A surviving spouse is entitled to several allowances and exemptions under Alabama law. These allowances and exemptions are in place to help and protect the surviving spouse.
A surviving spouse of a decedent who was domiciled in Alabama is entitled to a homestead allowance of $6,000. Pursuant to Ala. Code. Sec. 43-8-110(a) “the homestead allowance is exempt from and has priority over all claims against the estate. Homestead allowance is in addition to any share passing to the surviving spouse or minor or dependent child by the will of the decedent unless otherwise provided in the will, by intestate succession or by way of elective share.” Further, the surviving spouse may retain possession of the home where he or she resided with the decedent until homestead is ultimately assigned. This stay is free from the payment of rent. The obligation to pay rent, if any, is the responsibility of the decedent’s estate.See Ala. Code. Sec. 43-8-114.
In addition to homestead allowance, the surviving spouse is entitled to receive, property of a value not exceeding $3,500.See Ala. Code. Sec. 43-8-111.
The surviving spouse who was supported by the decedent is entitled to a reasonable allowance in money from the state for maintenance purposes during the period of estate administration.This allowance may not continue in excess of one year if the estate is inadequate to discharged allowed claims. See Ala. Code. Sec. 43-8-112.

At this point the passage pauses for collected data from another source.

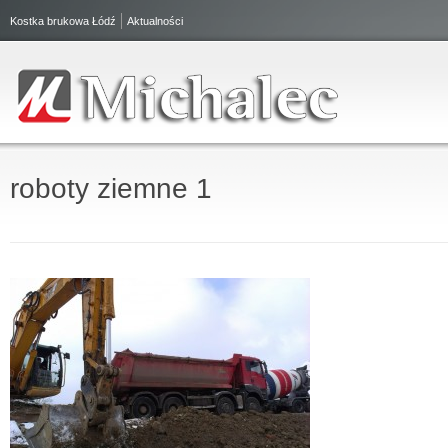
Kostka brukowa Łódź
Aktualności
roboty ziemne 1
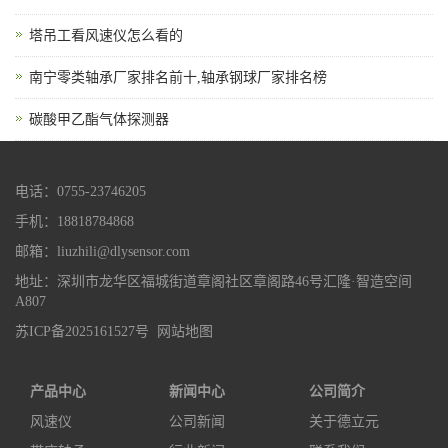
塔吊工看风速仪怎么看的
南宁零类轴承厂家排名前十,轴承钢球厂家排名榜
碳酸甲乙酯气体探测器
电话：0755-23746205
手机：18818784868
邮箱：liuzhili@dlysensor.com
地址：深圳市龙华区福城街道章阁社区章阁路46号汇隆·智造空间
A807
苏ICP备2025161527号
网站地图
产品中心
新闻中心
公司简介
风速仪
公司新闻
关于德立元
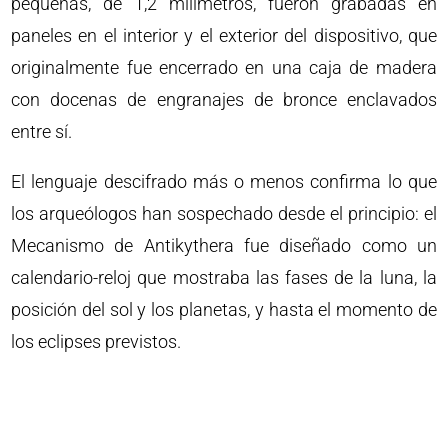
pequeñas, de 1,2 milímetros, fueron grabadas en
paneles en el interior y el exterior del dispositivo, que
originalmente fue encerrado en una caja de madera
con docenas de engranajes de bronce enclavados
entre sí.
El lenguaje descifrado más o menos confirma lo que
los arqueólogos han sospechado desde el principio: el
Mecanismo de Antikythera fue diseñado como un
calendario-reloj que mostraba las fases de la luna, la
posición del sol y los planetas, y hasta el momento de
los eclipses previstos.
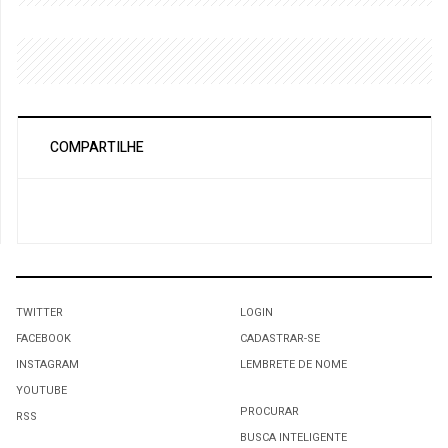
COMPARTILHE
TWITTER
LOGIN
FACEBOOK
CADASTRAR-SE
INSTAGRAM
LEMBRETE DE NOME
YOUTUBE
PROCURAR
RSS
BUSCA INTELIGENTE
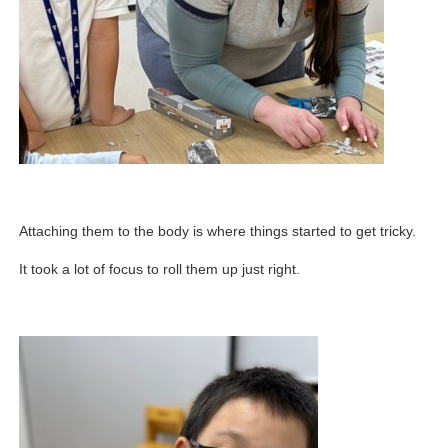
Attaching them to the body is where things started to get tricky.
It took a lot of focus to roll them up just right.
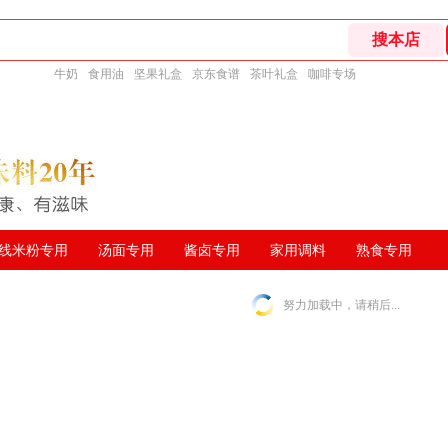
牛奶
食用油
坚果礼盒
京东食谱
茶叶礼盒
咖啡专场
线米粉专用
汤面专用
酱卤专用
家用调料
熟食专用
努力加载中，请稍后...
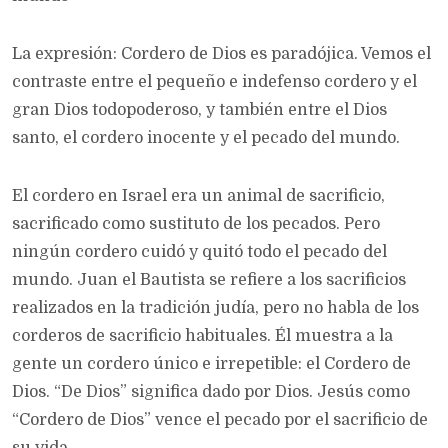
La expresión: Cordero de Dios es paradójica. Vemos el
contraste entre el pequeño e indefenso cordero y el
gran Dios todopoderoso, y también entre el Dios
santo, el cordero inocente y el pecado del mundo.
El cordero en Israel era un animal de sacrificio,
sacrificado como sustituto de los pecados. Pero
ningún cordero cuidó y quitó todo el pecado del
mundo. Juan el Bautista se refiere a los sacrificios
realizados en la tradición judía, pero no habla de los
corderos de sacrificio habituales. Él muestra a la
gente un cordero único e irrepetible: el Cordero de
Dios. “De Dios” significa dado por Dios. Jesús como
“Cordero de Dios” vence el pecado por el sacrificio de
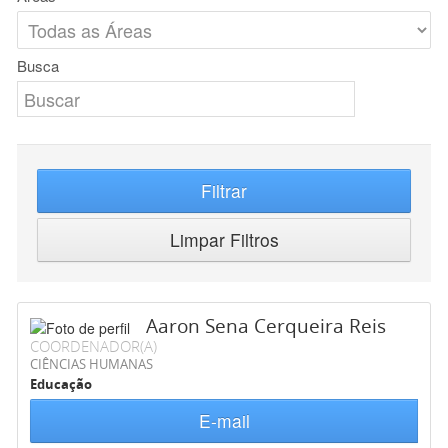
Busca
Filtrar
Limpar Filtros
Aaron Sena Cerqueira Reis
COORDENADOR(A)
CIÊNCIAS HUMANAS
Educação
E-mail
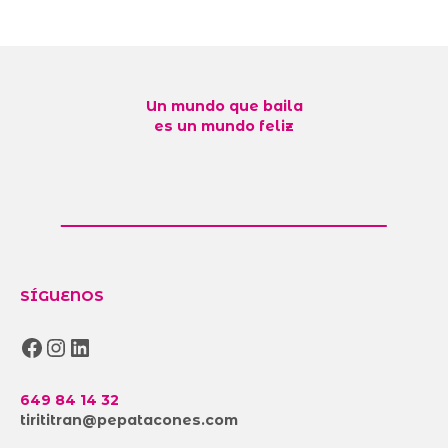
Un mundo que baila
es un mundo feliz
SÍGUENOS
Facebook
Instagram
LinkedIn
649 84 14 32
tirititran@pepatacones.com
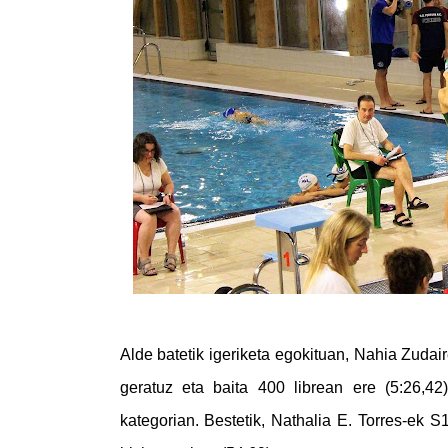
Alde batetik igeriketa egokituan, Nahia Zudai
geratuz eta baita 400 librean ere (5:26,42
kategorian. Bestetik, Nathalia E. Torres-ek S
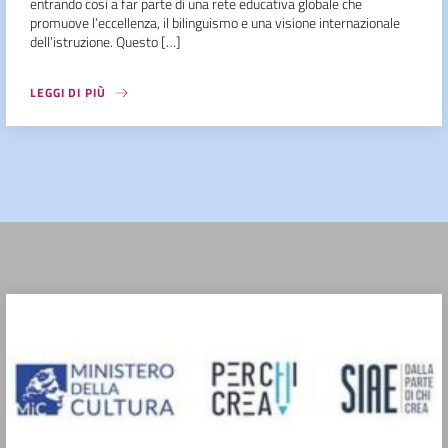
entrando così a far parte di una rete educativa globale che
promuove l’eccellenza, il bilinguismo e una visione internazionale
dell’istruzione. Questo […]
LEGGI DI PIÙ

Marital Agreements which are often referred to as prenuptial agreements, ante-nuptial agreements, and post-nuptial agreements, can waive or create rights upon the death of a spouse. It is imperative to have a lawyer review these agreements who is familiar with the probate process to properly address any rights you may have at death or as a surviving spouse. It is also important to have these documents properly reviewed by experienced probate lawyers to ensure any death time provisions are properly addressed prior to signing any of these agreements. Many of the rights of a surviving spouse can be waived or increased in properly drafted agreements.
Under Alabama law, wills shall not be effective unless filed for probate within five years from the death of the Testator. Essentially anyone interested in the estate that has custody of the will may have the will proved before the probate court.